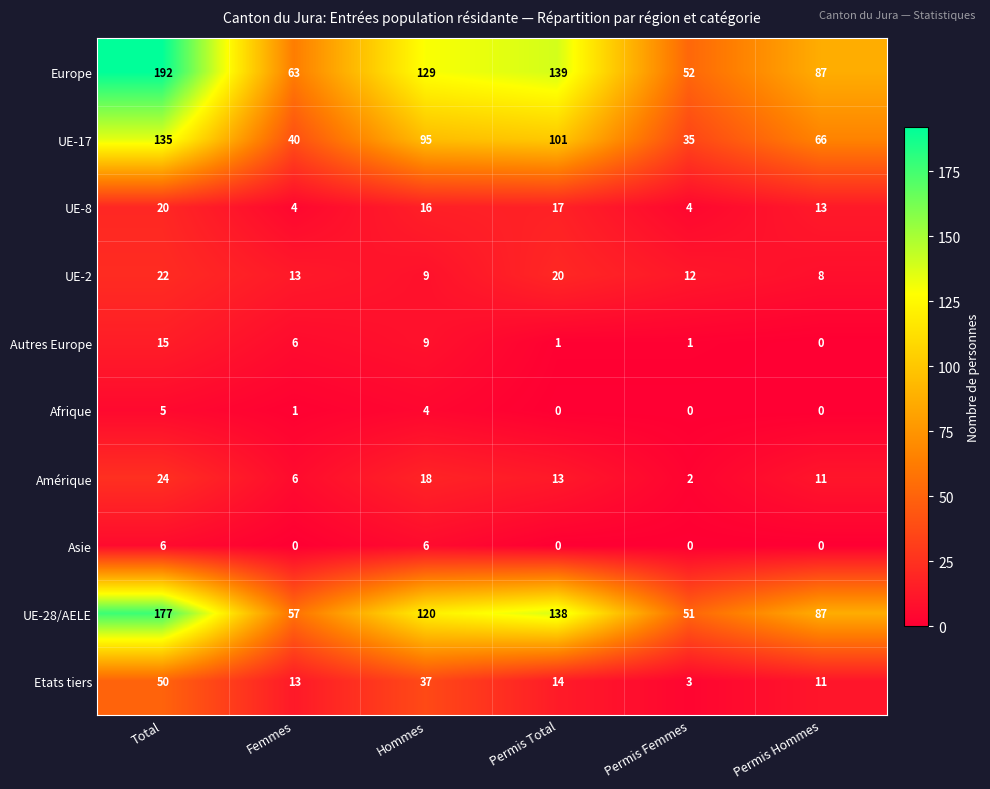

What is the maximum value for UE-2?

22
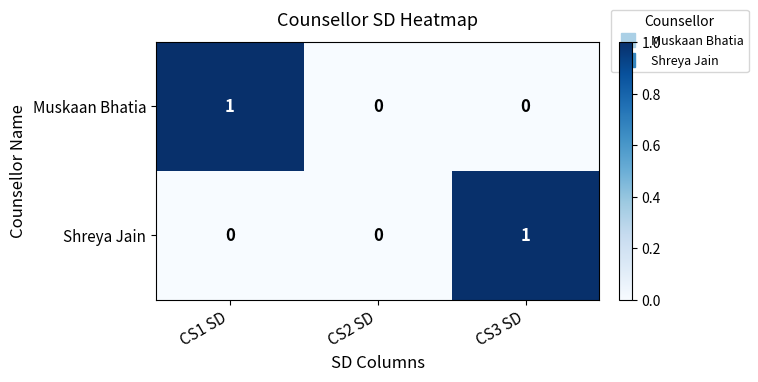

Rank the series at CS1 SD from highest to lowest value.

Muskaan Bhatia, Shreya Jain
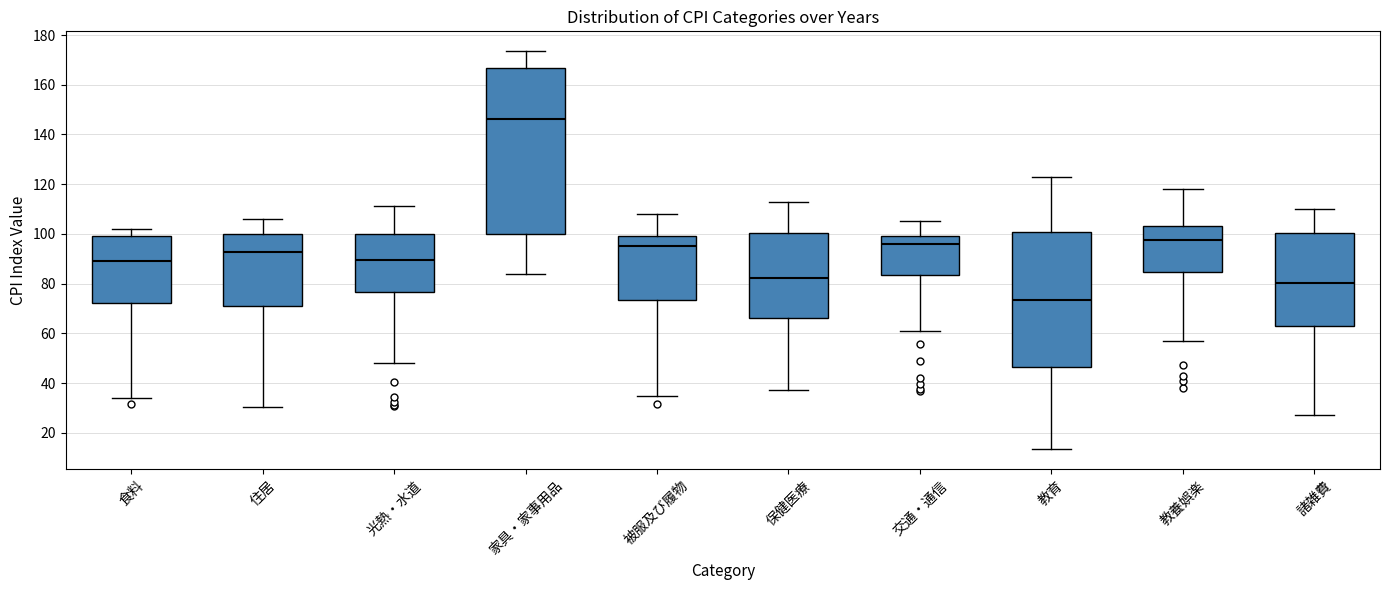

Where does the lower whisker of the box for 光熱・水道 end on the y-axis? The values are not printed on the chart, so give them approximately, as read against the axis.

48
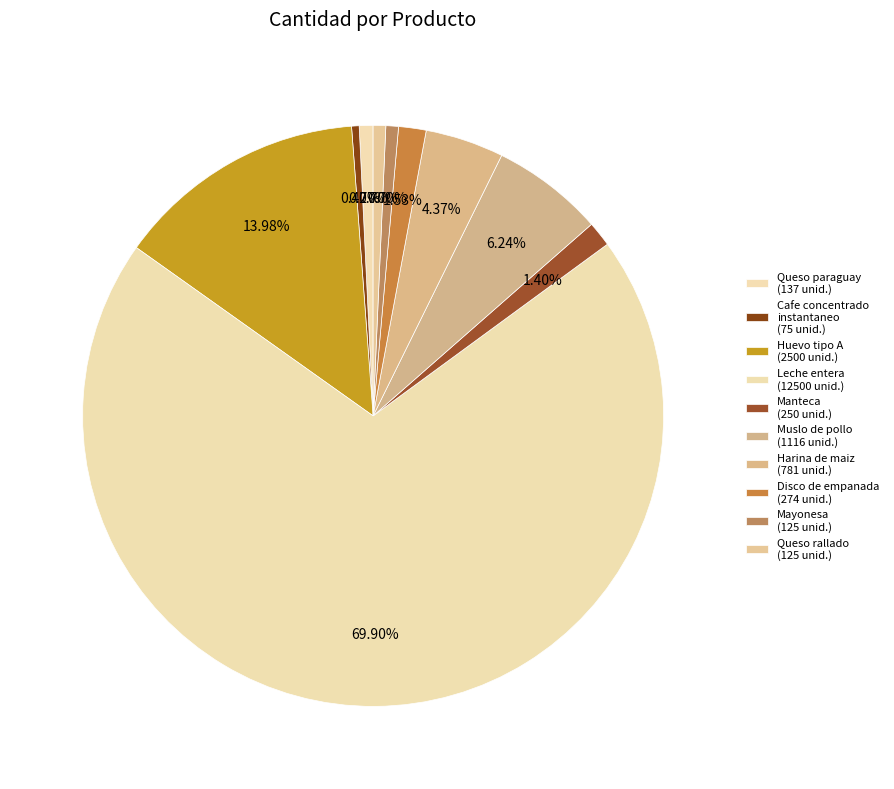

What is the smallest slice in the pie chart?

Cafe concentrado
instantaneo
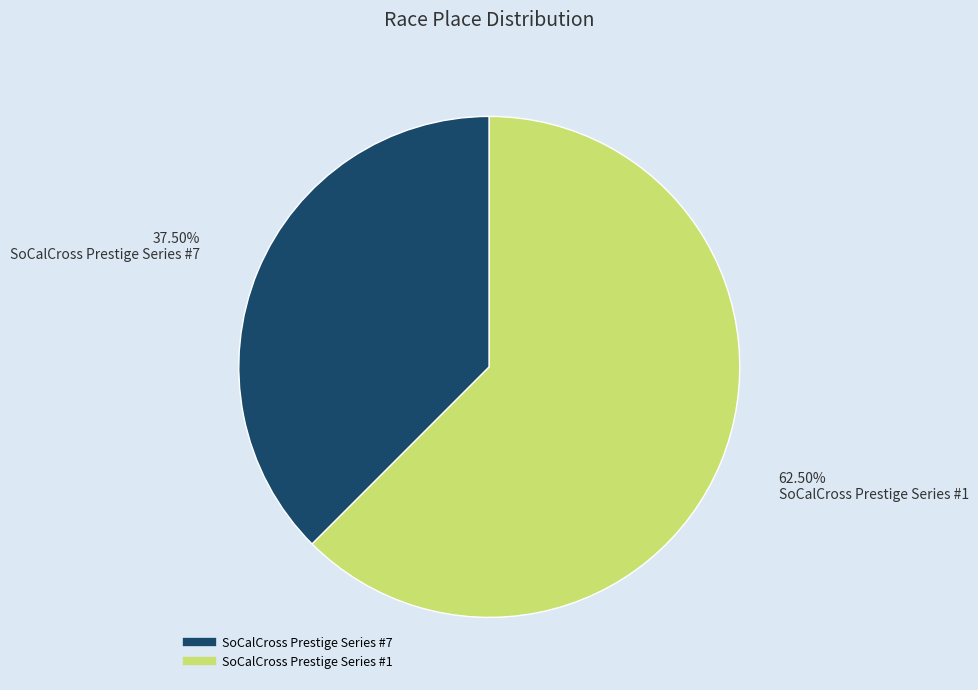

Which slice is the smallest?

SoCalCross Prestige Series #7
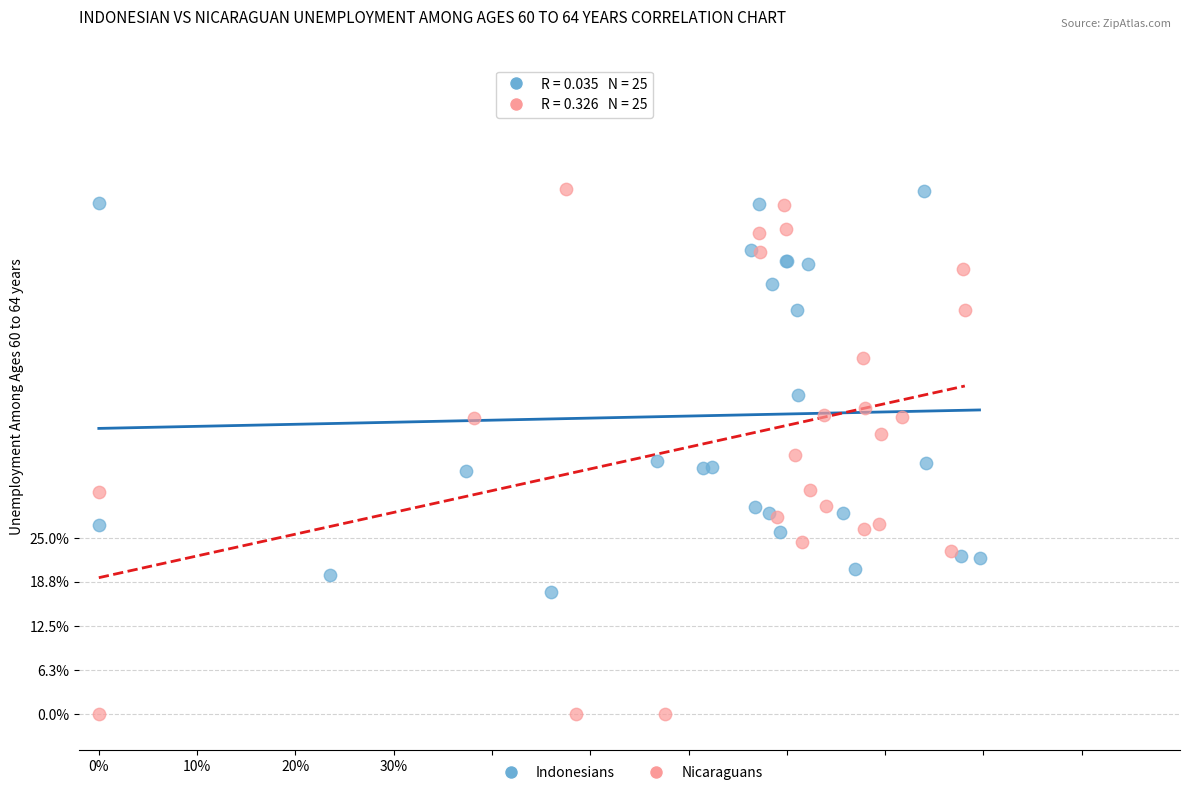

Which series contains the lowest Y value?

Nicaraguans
----------------
*YOUR TASK*: Reproduce every line of the records above word for word, omitting the pictures.

*TASK ANSWER*:
What is the maximum value for UE-2?

22

Rank the series at CS1 SD from highest to lowest value.

Muskaan Bhatia, Shreya Jain

Where does the lower whisker of the box for 光熱・水道 end on the y-axis? The values are not printed on the chart, so give them approximately, as read against the axis.

48

What is the smallest slice in the pie chart?

Cafe concentrado
instantaneo

Which slice is the smallest?

SoCalCross Prestige Series #7

Which series contains the lowest Y value?

Nicaraguans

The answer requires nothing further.